María
El chirriar de la
silla resonaba suavemente en los rincones de la casa. Era un sonido
dulce que invadía con melancolía todo lo que abarcaba. Las manos
esqueléticas de María reposaban en los antebrazos de la mecedora y
unos ojos rodeados de un azul en tinieblas miraban fijamente la
pared. Sus dedos repiqueteaban en las cuerdas de la silla con ternura
y de sus labios secos salían dos palabras: - ¿Quién es?-.
Los
vecinos de la vereda hace mucho no veían las facciones de su rostro.

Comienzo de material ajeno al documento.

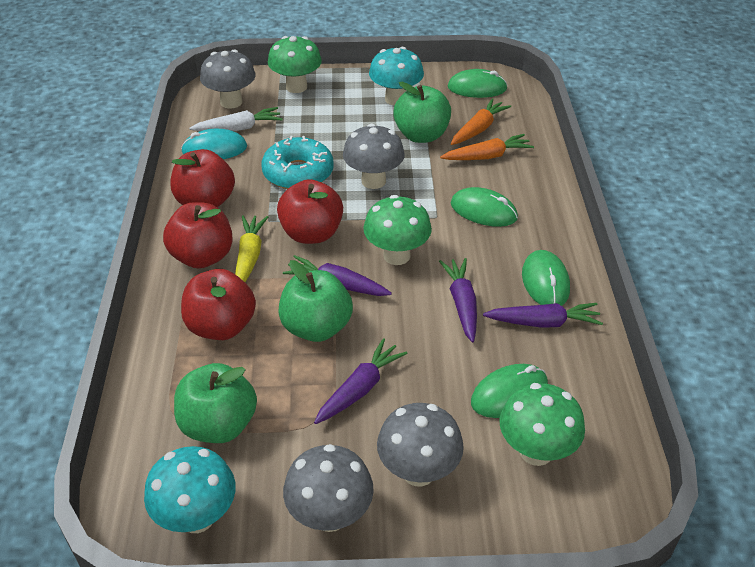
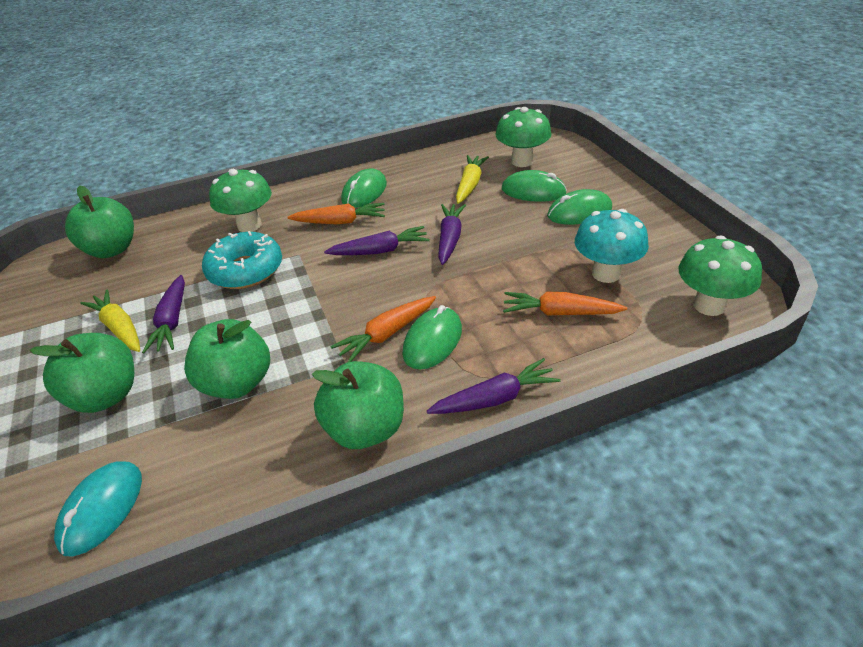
green apple: [174,363,257,443] [278,260,353,342] [393,82,451,143] = 3 -> [30,333,134,413] [65,186,134,258] [184,319,270,399] [312,361,404,449] = 4
grey mushroom: [200,50,256,108] [283,444,374,532] [343,124,405,189] [377,403,464,486] = 4 -> none = 0
orange carrot: [440,134,534,160] [451,98,511,145] = 2 -> [288,203,385,224] [330,296,436,362] [503,292,627,316] = 3
red apple: [163,202,233,269] [170,149,235,207] [181,269,256,340] [277,179,343,244] = 4 -> none = 0
turquoise mushroom: [144,446,236,533] [369,47,424,105] = 2 -> [575,209,649,283] = 1
white carrot: [189,107,283,131] = 1 -> none = 0
yellow carrot: [235,215,268,282] = 1 -> [80,290,140,352] [456,155,489,204] = 2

Las puertas de su casa siempre estaban cerradas. Tiempo atrás -solía
decir uno de los ancianos- María sembraba árboles, flores, rosas y
la única evidencia de ello eran las enredaderas que ya sobre
poblaban las paredes agrietadas de su casa. Sus ojos nunca volvieron
a vislumbrarse por las ventanas de aquel lugar en el que la soledad
era elogiada por la belleza.
María
siempre estaba sentada en su mecedora y a veces, en esos días donde
la poca fuerza de los años se le presentaba, se balanceaba
parsimoniosamente con el impulso de sus piernas. Solía pensar en su
perro, tal vez el olor a podredumbre intentaba hacerle recordar que
hace varias semanas atrás un saco de huesos era lo único que la
acompañaba. En medio de su estado de ánimo, estiraba sus manos y
prendía una radiola, intentaba seguir el ritmo de la melodía pero
la crudeza del tiempo le volvía añicos la canción.
Desde su posición
lograba entrever algunos marcos color caoba, la imagen amarillenta de
las fotos que allí habitaban ya no las lograba ver. Cuando llegaba
la noche se decía: María no tiene miedo, lo repetía constantemente
antes de dormir. Una madrugada, en medio de las gruesas gotas que se
estrellaban contra el techo de zinc, se despertó. En su mente seguía
diciéndose que no tenía miedo, que era solo agua. Aquella mañana
una de las ventanas se averió y un viento silencioso fue invitado a
derrumbar los objetos que tocaba. Un leve temblor recorría su
cuerpo, solo una manta la acompañaba.
La invadió la
angustia. Las cortinas de sus ojos no se disiparon. María no tenía
fuerzas, ¿Cómo podría ella arreglarla? El agua se derrumbaba más
rápido y fuerte contra el techo, una de las fotografías que estaba
frente a ella cayó al suelo y se rompió. Ella gemía, temblaba, se
quitó la manta, difícilmente logró pararse, con sus manos
intentaba tocar algo pero sus dedos no recibían un soporte. Se
arrodilló en el suelo, movió ansiosamente sus manos en él hasta
que los tocó.
Envolvió en sus
dedos los vidrios estrellados, quería sentir el papel, no lo
encontraba. María lloraba, llovía más fuerte. No tengo miedo
decía. No tengo miedo. Encontró las hojas en el piso, las depositó
ahí y con aquellos dedos que ya no superaban en grosor la montaña
de huesos de la esquina, los desdobló y ejerció una fuerza tan
desgarradora que por momentos resquebraja sus formas. Su cabeza en
medio de las agitaciones de su ser se cuestionaba: No tengo miedo,
¿Por qué he tenerlo? ¿Quién soy? El papel y el vidrio lo saben.
En los ojos de María estalló la tormenta, gimió suavemente. Horas
después sonaba el trastabilleo de sus dedos en la mecedora, un
chirrido invadía el hogar.
D.
F.
Interesante manejo de la trama. Me han gustado mucho las imágenes proyectadas en el relato. Y el tema del cuento de por sí es desgarrador y crudo... se deja interpretar que ella es su recuerdo, solo eso. Este escrito no lo cuenta todo, sugiere con sutileza, no como los otros que soltaron la historia como si fuera la chorrera del Indio. El mejor que he leído de todos los que han subido.